■ REQUIREMENT
Using the biography of Ye Peijian, explain in one to three sentences why he pursued his doctorate in Switzerland instead of the United States.

Ye Peijian (; born January 1945) is a Chinese aerospace engineer. He is the Chief Commander and Chief Designer of the Chinese Lunar Exploration Program.

Early life and education

Ye was born in Huzhuang Village, Taixing, Jiangsu, China, in January 1945. In 1962, he graduated from Huzhou Middle School in Huzhou, Zhejiang province. 

Ye completed his undergraduate education in radio science and graduated from Zhejiang University in 1967. Taking the advice of Chinese aerospace engineer Yang Jiachi to avoid the United States because of American restrictions on sensitive technology, he studied at University of Neuchâtel in Switzerland and received a Doctor of Science in 1985.

Career 
Ye is a professor both at the Beijing University of Aeronautics and Astronautics and the Harbin Institute of Technology. He is a research fellow and Chief Engineer at the Chinese Academy of Space Technology.

■ DATA UNDER STUDY
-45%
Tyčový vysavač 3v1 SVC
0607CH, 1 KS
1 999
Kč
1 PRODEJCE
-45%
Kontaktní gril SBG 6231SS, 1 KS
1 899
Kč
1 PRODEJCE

■ SOLUTION FOR THIS TASK
Ye followed the advice of Chinese aerospace engineer Yang Jiachi to avoid the United States because of American restrictions on sensitive technology. He instead studied at the University of Neuchâtel in Switzerland and received a Doctor of Science in 1985.